As a nurse for more than four decades, I can definitively say we’ve never faced a crisis like this in our lifetimes. Normally, in intensive care units or with those facing other terminal illnesses, we can make end-of-life decisions with family. We can do our best to keep someone comfortable until a loved one makes it to the bedside to say “I love you” and hold one’s hand for the final time.
But these are not normal circumstances. As a part of my career, I worked as an Army nurse. Though I never deployed, I spoke to nurses in field hospital emergency rooms who sometimes had to make the call on who had the best chance of survival, and who would be placed on a morphine drip with a corpsman at their side to make their final moments more comfortable. I spoke to nurses who were firm in their belief that no one should die alone. As an ICU nurse, there were sometimes patients with no family members. I made it my mission that no patient would ever die alone. In these “not normal” circumstances, I have every confidence that nurses in the hospitals caring for COVID-19 patients whose family are not allowed to visit are just as compassionate in their care.
However, making decisions on who gets the last ventilator is one that no one in health care wants to make. We are driven to save lives and give our patients more birthdays and more time with families. I work with a team of nurse ethicists who discuss these decisions at length and the angst among providers over having to make them. Today, these discussions are no longer in the abstract.
My spouse and I are in a higher-risk group. For me to leave him at the doorstep of a hospital and be told I couldn’t go in would be devastating. We know we may be triaged out of care in a dire situation. We have spoken about that scenario at length. We made a hard decision to stay home together, each knowing the other may get sick. We chose comfort over futility. Maybe, because we have made that decision, someone else who has a better chance of survival can have the ventilator we otherwise might have used, and the hospital’s providers can save precious time. That’s why it’s critical to have these conversations now.

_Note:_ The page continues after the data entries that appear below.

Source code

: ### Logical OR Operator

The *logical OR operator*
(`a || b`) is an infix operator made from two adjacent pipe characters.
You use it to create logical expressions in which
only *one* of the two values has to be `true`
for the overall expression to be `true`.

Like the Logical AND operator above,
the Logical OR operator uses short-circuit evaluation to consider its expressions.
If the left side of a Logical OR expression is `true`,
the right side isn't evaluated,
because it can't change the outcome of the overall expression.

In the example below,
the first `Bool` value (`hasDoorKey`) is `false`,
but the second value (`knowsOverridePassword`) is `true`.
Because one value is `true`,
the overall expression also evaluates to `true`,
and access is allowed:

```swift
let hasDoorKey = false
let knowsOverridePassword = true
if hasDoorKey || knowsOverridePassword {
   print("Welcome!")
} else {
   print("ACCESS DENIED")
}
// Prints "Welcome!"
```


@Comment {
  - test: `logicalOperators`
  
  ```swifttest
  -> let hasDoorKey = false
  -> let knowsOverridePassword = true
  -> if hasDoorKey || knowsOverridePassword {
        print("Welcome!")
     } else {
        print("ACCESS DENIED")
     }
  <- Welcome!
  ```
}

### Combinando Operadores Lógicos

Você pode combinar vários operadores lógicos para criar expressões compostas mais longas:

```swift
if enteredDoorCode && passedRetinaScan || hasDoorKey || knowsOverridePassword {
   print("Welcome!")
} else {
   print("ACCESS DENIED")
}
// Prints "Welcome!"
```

If you don’t know how to begin, you can access the website called “The Conversation Project.” It has a downloadable starter kit to fill out and bring to your doctor or nurse practitioner. It has questions to help begin this tough conversation.
I’m now part of a team of faculty who are preparing nurses to graduate and join the fight. I know the resources it takes to care for the very sick. I know the heartbreak every provider goes through when caring for someone who has little chance for survival, despite family members wanting to pull out all the stops.
Please talk now. Please decide for yourselves how you want to handle this incredibly important decision, before it’s made for you.
Deborah Kenny is an associate professor of nursing at the UCCS Helen and Arthur E. Johnson Beth-El College of Nursing and Health Sciences.